### Aim of the task:
Among the entries below, find the line with "комбинезон на работу", then quote it and each following line up to and including the line with "пальто миди купить украина", and nothing else.

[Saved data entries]
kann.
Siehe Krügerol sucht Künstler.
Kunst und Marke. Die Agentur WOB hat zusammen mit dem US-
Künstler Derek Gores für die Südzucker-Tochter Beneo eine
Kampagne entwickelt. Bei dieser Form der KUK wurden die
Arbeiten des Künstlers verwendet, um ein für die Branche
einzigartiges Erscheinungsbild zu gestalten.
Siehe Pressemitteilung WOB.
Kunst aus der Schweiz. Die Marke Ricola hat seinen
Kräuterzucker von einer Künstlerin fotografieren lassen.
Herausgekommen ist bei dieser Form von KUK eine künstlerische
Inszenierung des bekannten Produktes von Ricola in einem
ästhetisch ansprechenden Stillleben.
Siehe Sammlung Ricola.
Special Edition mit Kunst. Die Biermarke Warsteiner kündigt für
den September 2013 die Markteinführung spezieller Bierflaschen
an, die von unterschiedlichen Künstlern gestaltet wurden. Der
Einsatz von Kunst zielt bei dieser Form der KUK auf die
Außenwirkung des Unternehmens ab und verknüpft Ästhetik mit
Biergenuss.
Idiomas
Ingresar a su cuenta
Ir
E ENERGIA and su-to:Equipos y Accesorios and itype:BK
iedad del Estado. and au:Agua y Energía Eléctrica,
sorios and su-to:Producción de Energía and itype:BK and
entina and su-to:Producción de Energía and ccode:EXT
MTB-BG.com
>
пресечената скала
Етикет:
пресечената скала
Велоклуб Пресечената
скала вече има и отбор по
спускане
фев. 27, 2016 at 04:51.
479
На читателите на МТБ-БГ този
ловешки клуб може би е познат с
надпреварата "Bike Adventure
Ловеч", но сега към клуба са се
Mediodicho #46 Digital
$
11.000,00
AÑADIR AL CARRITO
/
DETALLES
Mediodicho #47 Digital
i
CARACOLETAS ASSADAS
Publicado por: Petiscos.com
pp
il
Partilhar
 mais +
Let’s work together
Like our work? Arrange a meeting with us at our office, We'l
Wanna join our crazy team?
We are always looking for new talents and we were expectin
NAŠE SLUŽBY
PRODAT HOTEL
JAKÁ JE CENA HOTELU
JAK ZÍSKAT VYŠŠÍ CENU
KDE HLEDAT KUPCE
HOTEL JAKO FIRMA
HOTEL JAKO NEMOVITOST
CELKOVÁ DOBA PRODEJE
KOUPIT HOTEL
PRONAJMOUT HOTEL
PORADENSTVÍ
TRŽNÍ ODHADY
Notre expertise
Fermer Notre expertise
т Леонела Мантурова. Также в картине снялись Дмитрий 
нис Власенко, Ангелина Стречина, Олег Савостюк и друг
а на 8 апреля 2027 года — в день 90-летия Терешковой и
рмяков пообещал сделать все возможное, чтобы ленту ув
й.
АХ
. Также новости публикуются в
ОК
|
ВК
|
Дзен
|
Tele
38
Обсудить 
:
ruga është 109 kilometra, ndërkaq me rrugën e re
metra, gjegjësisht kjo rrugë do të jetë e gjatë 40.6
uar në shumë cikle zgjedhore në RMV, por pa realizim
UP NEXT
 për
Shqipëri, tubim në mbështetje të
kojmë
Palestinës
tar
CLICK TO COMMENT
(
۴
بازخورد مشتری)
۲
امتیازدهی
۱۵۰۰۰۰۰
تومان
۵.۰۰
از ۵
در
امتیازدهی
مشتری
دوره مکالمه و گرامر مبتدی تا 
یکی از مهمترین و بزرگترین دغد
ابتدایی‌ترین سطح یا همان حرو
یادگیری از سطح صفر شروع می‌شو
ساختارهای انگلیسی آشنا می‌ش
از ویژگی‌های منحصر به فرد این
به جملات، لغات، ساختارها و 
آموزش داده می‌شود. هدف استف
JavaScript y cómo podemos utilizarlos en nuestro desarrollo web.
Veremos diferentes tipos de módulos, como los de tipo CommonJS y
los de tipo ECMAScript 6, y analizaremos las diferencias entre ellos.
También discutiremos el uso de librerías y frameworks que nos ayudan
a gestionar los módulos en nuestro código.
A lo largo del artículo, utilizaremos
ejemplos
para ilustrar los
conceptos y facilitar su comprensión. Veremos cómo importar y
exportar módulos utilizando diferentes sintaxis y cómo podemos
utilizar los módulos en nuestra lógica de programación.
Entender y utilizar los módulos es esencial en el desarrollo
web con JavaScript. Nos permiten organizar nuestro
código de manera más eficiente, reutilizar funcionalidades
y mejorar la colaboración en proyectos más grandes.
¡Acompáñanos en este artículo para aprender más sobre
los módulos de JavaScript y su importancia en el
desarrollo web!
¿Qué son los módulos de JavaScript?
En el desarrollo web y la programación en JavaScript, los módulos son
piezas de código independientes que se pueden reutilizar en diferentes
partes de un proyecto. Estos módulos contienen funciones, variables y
* * *
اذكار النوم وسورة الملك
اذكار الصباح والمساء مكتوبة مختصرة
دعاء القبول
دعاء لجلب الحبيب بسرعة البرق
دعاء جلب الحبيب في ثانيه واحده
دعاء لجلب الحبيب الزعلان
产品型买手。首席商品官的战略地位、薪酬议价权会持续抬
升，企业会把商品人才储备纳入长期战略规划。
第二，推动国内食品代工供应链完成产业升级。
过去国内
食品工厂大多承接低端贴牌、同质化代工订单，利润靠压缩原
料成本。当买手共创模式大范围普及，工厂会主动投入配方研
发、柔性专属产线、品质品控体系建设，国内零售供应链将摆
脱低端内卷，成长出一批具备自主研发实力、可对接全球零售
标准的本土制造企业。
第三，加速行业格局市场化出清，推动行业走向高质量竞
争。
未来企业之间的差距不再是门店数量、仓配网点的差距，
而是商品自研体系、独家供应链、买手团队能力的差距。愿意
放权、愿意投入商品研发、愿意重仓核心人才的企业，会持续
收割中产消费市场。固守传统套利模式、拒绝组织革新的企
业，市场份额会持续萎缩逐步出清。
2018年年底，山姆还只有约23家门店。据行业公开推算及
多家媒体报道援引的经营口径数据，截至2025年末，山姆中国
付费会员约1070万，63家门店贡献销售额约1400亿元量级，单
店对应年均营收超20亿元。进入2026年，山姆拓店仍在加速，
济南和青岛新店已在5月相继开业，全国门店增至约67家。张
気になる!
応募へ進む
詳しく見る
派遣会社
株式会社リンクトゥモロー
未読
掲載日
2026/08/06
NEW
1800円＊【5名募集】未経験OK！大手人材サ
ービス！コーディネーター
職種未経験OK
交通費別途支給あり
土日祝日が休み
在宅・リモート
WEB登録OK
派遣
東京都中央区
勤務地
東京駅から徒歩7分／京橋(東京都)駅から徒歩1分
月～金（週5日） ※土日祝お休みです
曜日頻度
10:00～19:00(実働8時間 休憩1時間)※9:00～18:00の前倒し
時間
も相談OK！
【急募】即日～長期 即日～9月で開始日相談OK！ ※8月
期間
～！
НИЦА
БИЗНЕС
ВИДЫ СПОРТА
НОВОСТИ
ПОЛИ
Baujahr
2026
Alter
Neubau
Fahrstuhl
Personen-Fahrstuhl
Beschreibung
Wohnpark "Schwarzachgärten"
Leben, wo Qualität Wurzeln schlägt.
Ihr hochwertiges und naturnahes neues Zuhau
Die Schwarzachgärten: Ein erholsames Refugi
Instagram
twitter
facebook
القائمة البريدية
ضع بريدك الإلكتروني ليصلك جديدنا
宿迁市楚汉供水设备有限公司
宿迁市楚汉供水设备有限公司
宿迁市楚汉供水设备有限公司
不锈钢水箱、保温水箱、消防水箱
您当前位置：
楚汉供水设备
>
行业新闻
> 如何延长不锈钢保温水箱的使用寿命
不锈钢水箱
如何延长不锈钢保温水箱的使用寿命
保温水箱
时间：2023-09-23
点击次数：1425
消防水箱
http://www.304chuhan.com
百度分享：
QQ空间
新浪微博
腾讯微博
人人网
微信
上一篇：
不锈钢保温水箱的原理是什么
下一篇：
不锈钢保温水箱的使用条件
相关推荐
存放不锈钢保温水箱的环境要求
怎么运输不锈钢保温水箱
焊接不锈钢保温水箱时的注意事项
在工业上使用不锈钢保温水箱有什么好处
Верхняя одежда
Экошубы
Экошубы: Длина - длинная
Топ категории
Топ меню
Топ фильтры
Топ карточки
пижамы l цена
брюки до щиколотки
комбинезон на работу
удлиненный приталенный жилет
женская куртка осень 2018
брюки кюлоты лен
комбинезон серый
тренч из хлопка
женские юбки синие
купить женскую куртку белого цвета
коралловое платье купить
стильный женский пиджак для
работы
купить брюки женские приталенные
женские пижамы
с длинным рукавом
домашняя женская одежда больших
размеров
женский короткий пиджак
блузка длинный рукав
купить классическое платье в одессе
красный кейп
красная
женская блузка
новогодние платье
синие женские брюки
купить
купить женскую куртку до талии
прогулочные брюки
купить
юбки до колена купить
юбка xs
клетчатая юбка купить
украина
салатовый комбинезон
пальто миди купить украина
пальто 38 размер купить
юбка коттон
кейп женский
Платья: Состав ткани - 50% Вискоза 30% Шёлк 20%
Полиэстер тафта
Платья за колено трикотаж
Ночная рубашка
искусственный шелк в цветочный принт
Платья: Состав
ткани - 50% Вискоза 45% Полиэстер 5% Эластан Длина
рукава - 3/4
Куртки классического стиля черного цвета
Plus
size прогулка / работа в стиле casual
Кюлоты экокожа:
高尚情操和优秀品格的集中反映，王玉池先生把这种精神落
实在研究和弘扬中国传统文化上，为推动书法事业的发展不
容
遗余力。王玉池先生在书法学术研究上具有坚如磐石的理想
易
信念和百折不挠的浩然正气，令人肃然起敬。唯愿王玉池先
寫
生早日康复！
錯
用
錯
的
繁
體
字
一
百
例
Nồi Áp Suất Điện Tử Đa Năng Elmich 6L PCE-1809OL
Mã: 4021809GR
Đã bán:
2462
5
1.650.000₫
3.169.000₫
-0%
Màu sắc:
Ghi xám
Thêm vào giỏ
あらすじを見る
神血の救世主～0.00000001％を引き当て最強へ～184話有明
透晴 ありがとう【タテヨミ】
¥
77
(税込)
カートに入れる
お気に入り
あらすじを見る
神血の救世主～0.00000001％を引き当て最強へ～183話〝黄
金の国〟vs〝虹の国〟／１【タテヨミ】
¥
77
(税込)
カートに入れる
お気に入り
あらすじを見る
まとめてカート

### Result:
комбинезон на работу
удлиненный приталенный жилет
женская куртка осень 2018
брюки кюлоты лен
комбинезон серый
тренч из хлопка
женские юбки синие
купить женскую куртку белого цвета
коралловое платье купить
стильный женский пиджак для
работы
купить брюки женские приталенные
женские пижамы
с длинным рукавом
домашняя женская одежда больших
размеров
женский короткий пиджак
блузка длинный рукав
купить классическое платье в одессе
красный кейп
красная
женская блузка
новогодние платье
синие женские брюки
купить
купить женскую куртку до талии
прогулочные брюки
купить
юбки до колена купить
юбка xs
клетчатая юбка купить
украина
салатовый комбинезон
пальто миди купить украина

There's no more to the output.